Silesian University of Technology, Institute of Automatic Control, Akademicka 16, 44-100 Gliwice, Poland.
Math Biosci Eng. 2013 Jun;10(3):667-690. doi: 10.3934/mbe.2013.10.667.
The problem of feature selection for large-scale genomic data, for example from DNA microarray experiments, is one of the fundamental and well-investigated problems in modern computational biology. From the computational point of view, a selected gene list should be characterized by good predictive power and should be understood and well explained from the biological point of view.
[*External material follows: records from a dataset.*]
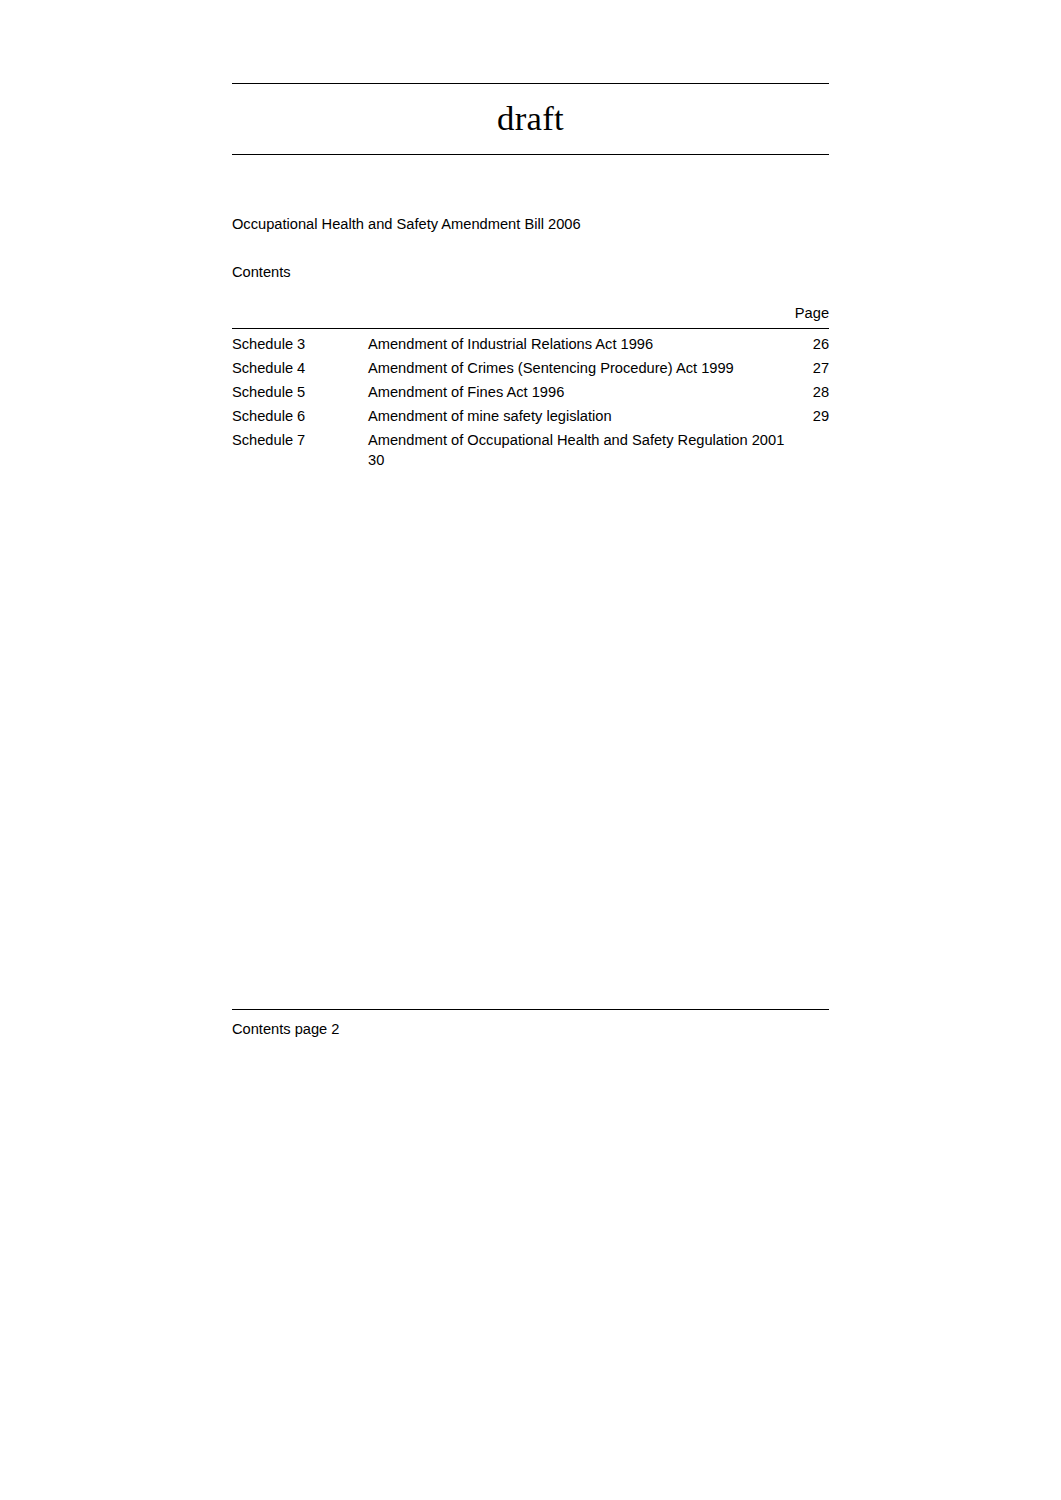draft
Occupational Health and Safety Amendment Bill 2006
Contents
Page
| Schedule 3 | Amendment of Industrial Relations Act 1996 | 26 |
| Schedule 4 | Amendment of Crimes (Sentencing Procedure) Act 1999 | 27 |
| Schedule 5 | Amendment of Fines Act 1996 | 28 |
| Schedule 6 | Amendment of mine safety legislation | 29 |
| Schedule 7 | Amendment of Occupational Health and Safety Regulation 2001 30 |
Contents page 2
Recently, another feature of selected gene lists is increasingly investigated, namely their stability which measures how the content and/or the gene order change when the data are perturbed. In this paper we propose a new approach to analysis of gene list stability, termed the sensitivity index, that does not require any data perturbation and allows the gene list that is most reliable in a biological sense to be chosen.
例如从 DNA 微阵列实验中获取的大规模基因组数据的特征选择问题是现代计算生物学中基本且研究充分的问题之一。从计算的角度来看,选择的基因列表应具有良好的预测能力,并且从生物学的角度来看应该是可以理解和解释的。最近,选择的基因列表的另一个特征,即它们的稳定性,也越来越受到关注,稳定性衡量的是当数据受到干扰时内容和/或基因顺序的变化。在本文中,我们提出了一种新的基因列表稳定性分析方法,称为敏感性指数,它不需要任何数据干扰,并允许选择在生物学意义上最可靠的基因列表。